- Genres: R&B, new jack swing, gospel
- Years active: 1988–1991 2010–present
- Label: Motown
- Members: Lee Drakeford Larry Singletary Wesley Adams Larry McCain
- Past members: Bernard Belle

= Today (group) =

American R&B vocal group

Today is an American R&B vocal group formed in 1988. The group comprised Frederick Lee "Bubba" Drakeford, Larry "Chief" Singletary, Wesley "Wes" Adams, and Larry "Love" McCain, childhood friends from Englewood, New Jersey.

==History==
The group started in 1984 as the Gents and comprised Drakeford, McCain, William McNeir, Ronald Scruggs, and Bernard Belle. During an anti-drug benefit, the group received a meeting with the producer Teddy Riley who renamed the group Today and melded them into the current lineup. Riley helped them receive a deal with MCA Records. Belle left the group to join Riley in writing and producing.

As the head of MCA records urban department, Jheryl Busby, moved into Motown, he brought several acts with him, including Today, the Boys and the Good Girls. While touring the country, the groups were successful. Motown promoted Today as the new Four Tops, and the Boys and the Good Girls were promoted as the new Jackson 5 and new Supremes.

Today released their self-titled debut album in 1988. The single "Him Or Me" reached number 3 on the R&B charts and was followed by "Girl I Got My Eyes On You" which reached number 1. It was also their only song to chart in Britain, and peaked at number 94 on the UK Singles Chart in early 1989.

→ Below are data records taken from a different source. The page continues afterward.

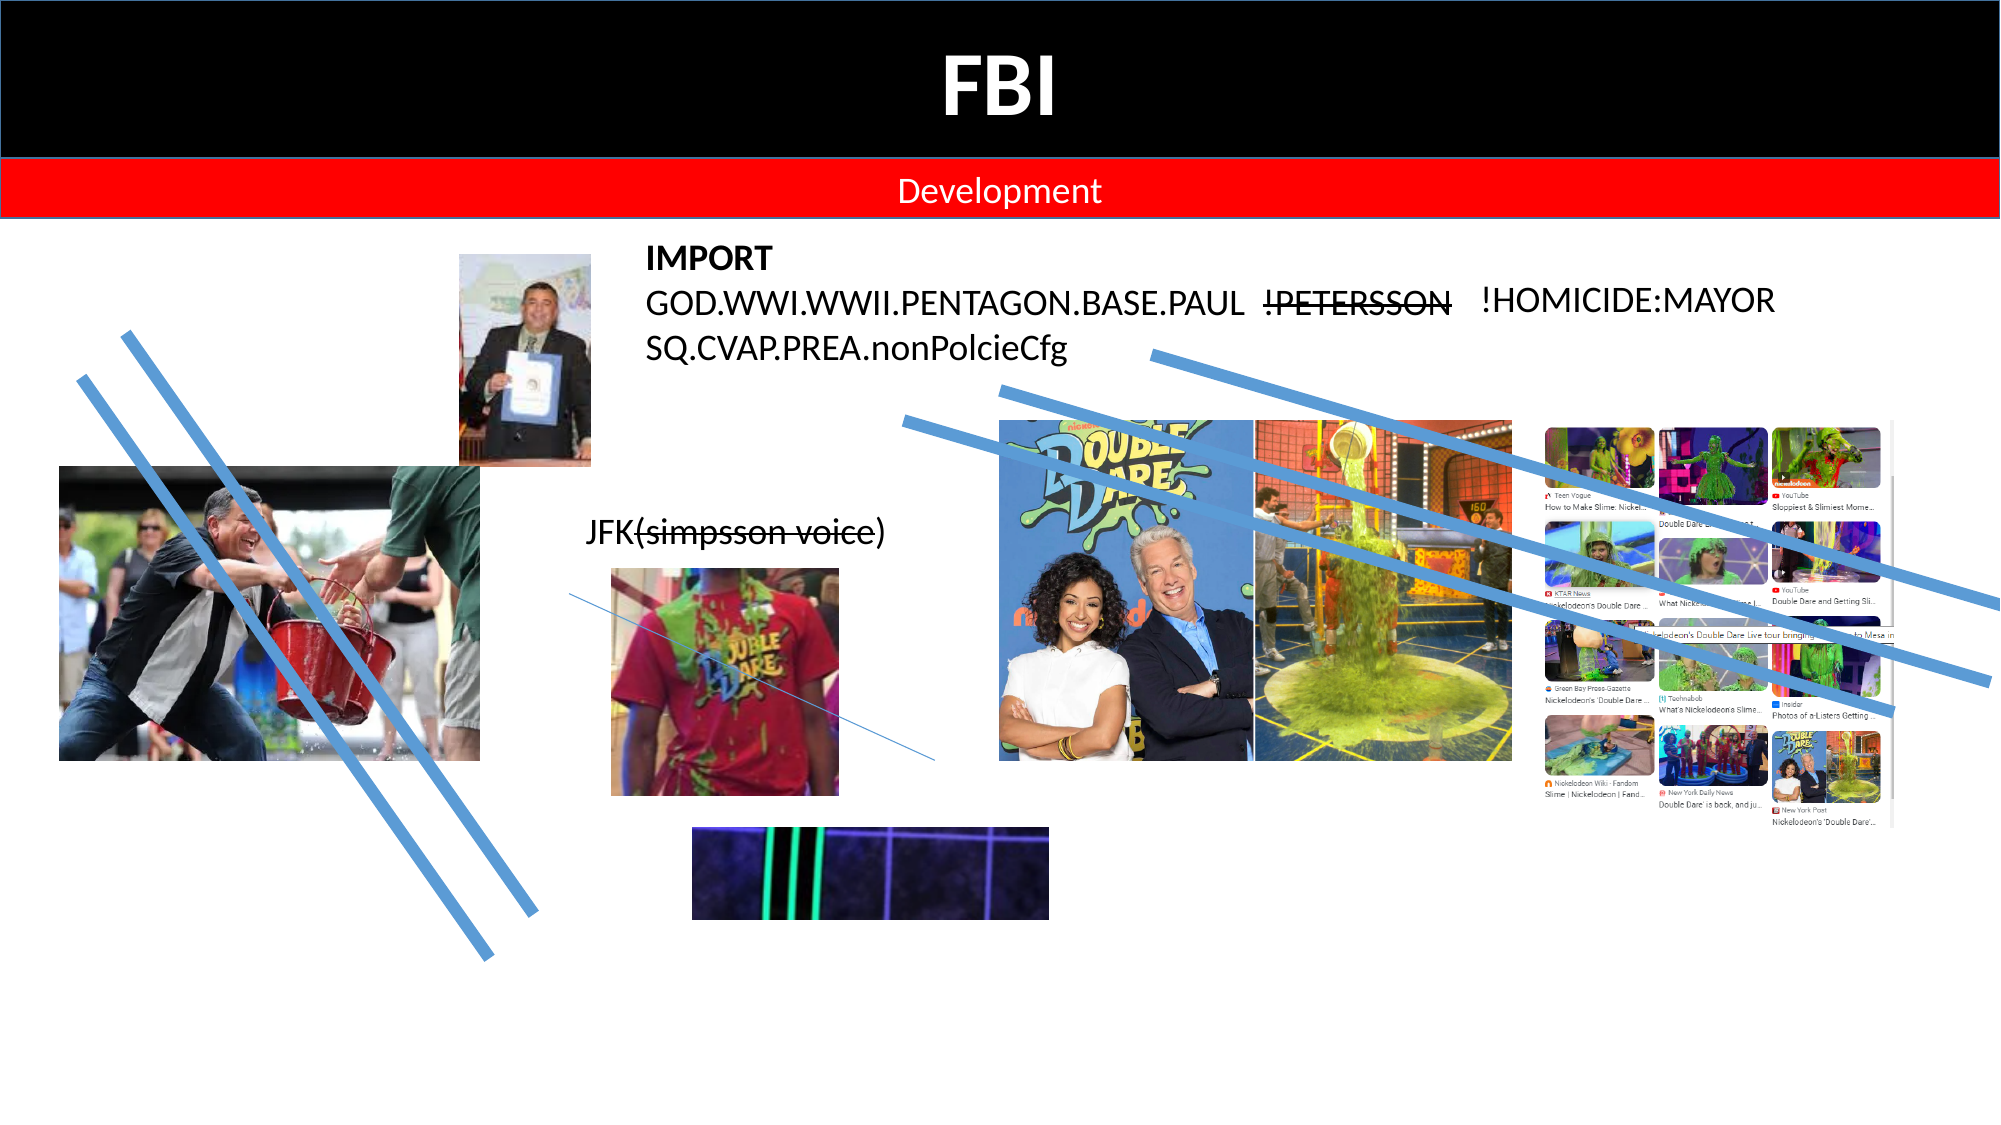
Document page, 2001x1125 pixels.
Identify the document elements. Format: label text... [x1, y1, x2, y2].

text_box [903, 420, 1894, 713]
text_box Development [0, 157, 2000, 219]
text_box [568, 593, 935, 761]
picture [999, 713, 1512, 761]
picture [459, 254, 591, 467]
picture [59, 466, 81, 761]
picture [692, 827, 1050, 920]
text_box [999, 390, 1991, 683]
picture [1545, 713, 1894, 828]
text_box FBI [0, 0, 2000, 157]
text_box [125, 333, 534, 915]
picture [611, 568, 839, 593]
text_box IMPORT GOD.WWI.WWII.PENTAGON.BASE.PAUL !PETERSSON SQ.CVAP.PREA.nonPolcieCfg [630, 225, 1468, 376]
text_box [81, 377, 490, 959]
text_box JFK(simpsson voice) [570, 499, 902, 560]
text_box !HOMICIDE:MAYOR [1465, 268, 1791, 328]
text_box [1151, 354, 2000, 647]
picture [611, 761, 839, 796]
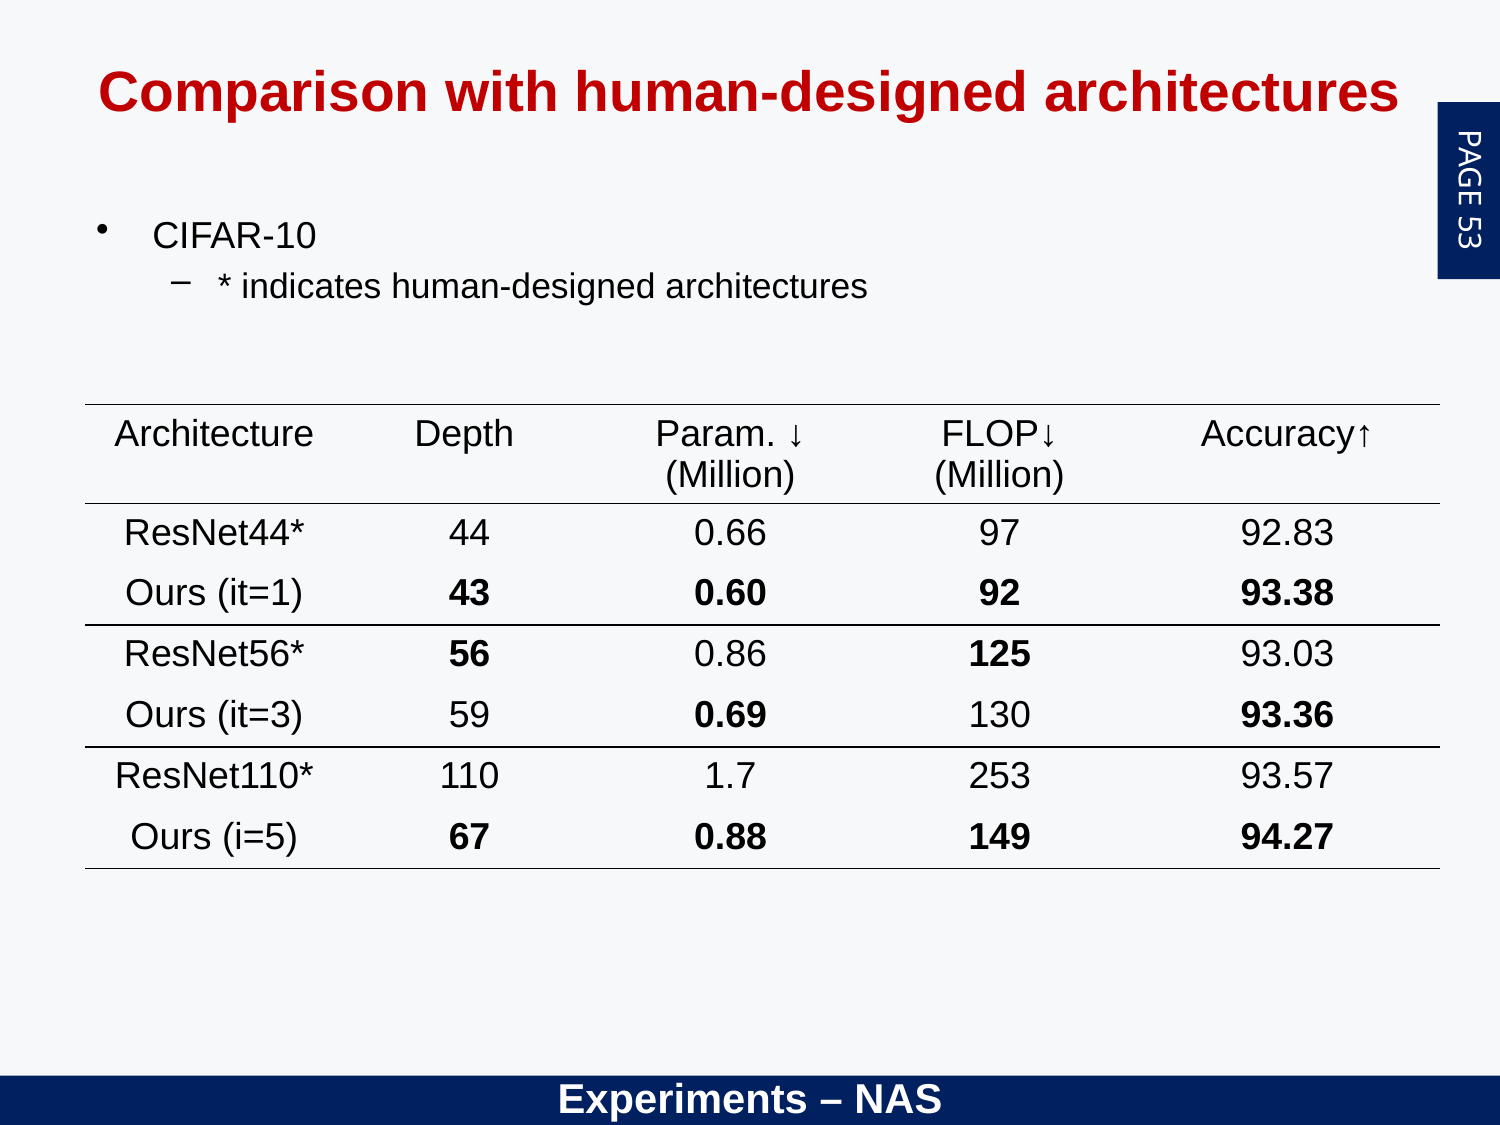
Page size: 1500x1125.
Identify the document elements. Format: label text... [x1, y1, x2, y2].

list Experiments – NAS [290, 1064, 1210, 1119]
table_header Accuracy↑ [1134, 405, 1440, 503]
table_header Depth [343, 405, 596, 503]
table_header Param. ↓ (Million) [596, 405, 865, 503]
table_cell 43 [343, 564, 596, 624]
table_header FLOP↓ (Million) [865, 405, 1134, 503]
table_cell 1.7 [596, 748, 865, 808]
table_cell 253 [865, 748, 1134, 808]
table_cell 44 [343, 504, 596, 564]
table_cell 93.57 [1134, 748, 1440, 808]
table_cell 56 [343, 626, 596, 686]
table_cell 94.27 [1134, 808, 1440, 868]
text_box Comparison with human-designed architectures [74, 17, 1425, 160]
table_cell 110 [343, 748, 596, 808]
table_cell 59 [343, 686, 596, 746]
table_cell 93.03 [1134, 626, 1440, 686]
table_cell 0.69 [596, 686, 865, 746]
table_cell ResNet44* [85, 504, 343, 564]
table_cell ResNet110* [85, 748, 343, 808]
table_cell Ours (it=1) [85, 564, 343, 624]
table_cell ResNet56* [85, 626, 343, 686]
table_cell 93.36 [1134, 686, 1440, 746]
table_cell 97 [865, 504, 1134, 564]
table_header Architecture [85, 405, 343, 503]
table_cell 0.60 [596, 564, 865, 624]
table_cell 0.88 [596, 808, 865, 868]
table_cell 0.86 [596, 626, 865, 686]
table_cell 130 [865, 686, 1134, 746]
table_cell 149 [865, 808, 1134, 868]
table_cell 92.83 [1134, 504, 1440, 564]
table_cell 125 [865, 626, 1134, 686]
table_cell Ours (i=5) [85, 808, 343, 868]
table_cell 92 [865, 564, 1134, 624]
table_cell 0.66 [596, 504, 865, 564]
table_cell 93.38 [1134, 564, 1440, 624]
table_cell 67 [343, 808, 596, 868]
table_cell Ours (it=3) [85, 686, 343, 746]
list CIFAR-10 * indicates human-designed architectures [81, 203, 1425, 371]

Riley did not help the group with their second album, The New Formula. Released in 1990, the album managed to chart three singles: "Why You Get Funky on Me", which was also featured in the movie House Party reached number 2 on the R&B charts. "I Got The Feeling" peaked at number 12 on Billboard's Hot R&B/Hip-Hop Songs chart and "I Wanna Come Back Home" peaked at number 46 on the Hot R&B/Hip-Hop Songs chart.

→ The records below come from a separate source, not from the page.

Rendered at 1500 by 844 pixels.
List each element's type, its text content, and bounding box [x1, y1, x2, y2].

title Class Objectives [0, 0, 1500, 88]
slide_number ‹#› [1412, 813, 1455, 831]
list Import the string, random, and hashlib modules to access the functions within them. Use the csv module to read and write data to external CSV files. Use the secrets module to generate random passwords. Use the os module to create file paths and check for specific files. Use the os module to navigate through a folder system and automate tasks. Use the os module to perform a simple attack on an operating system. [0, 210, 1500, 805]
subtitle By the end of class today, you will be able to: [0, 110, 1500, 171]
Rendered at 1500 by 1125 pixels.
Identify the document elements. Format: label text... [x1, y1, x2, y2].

After the group broke up, Drakeford started a solo career as Big Bub while Singletary, Adams, and McCain wrote songs and tried unsuccessfully to get a deal as a trio. Drakeford released three albums as a solo artist: 1992's Comin at Cha (EastWest), 1997's Timeless (Kedar/Universal), and 2000's Never Too Late (Flavor Unit). His single "Need Your Love", credited to Big Bub feat. Queen Latifah & Heavy D, peaked at number 70 on the Billboard Hot 100 in 1997.

In 2010, it was announced that all four members reunited and were changing to the Gospel music genre and would work on a new album and a new single "Orchestrate" was released.

==Discography==
===Studio albums===

| Year | Title | Peak chart positions |  | Record label |
| US | US R&B |
| 1988 | Today | 86 | 11 | Motown |
| 1990 | The New Formula | 132 | 19 |

===Singles===

Year: Title; Peak chart positions
US R&B: US Dan; UK
1988: "Him or Me"; 3; 21; —
1989: "Girl I Got My Eyes On You"; 1; 29; 94
"Take It Off": 34; —; —
"You Stood Me Up": —; —; —
"Take Your Time": —; —; —
1990: "Why You Get Funky On Me"; 2; —; —
"I Got the Feeling": 12; —; —
"I Wanna Come Back Home": 46; —; —
"—" denotes a recording that did not chart or was not released.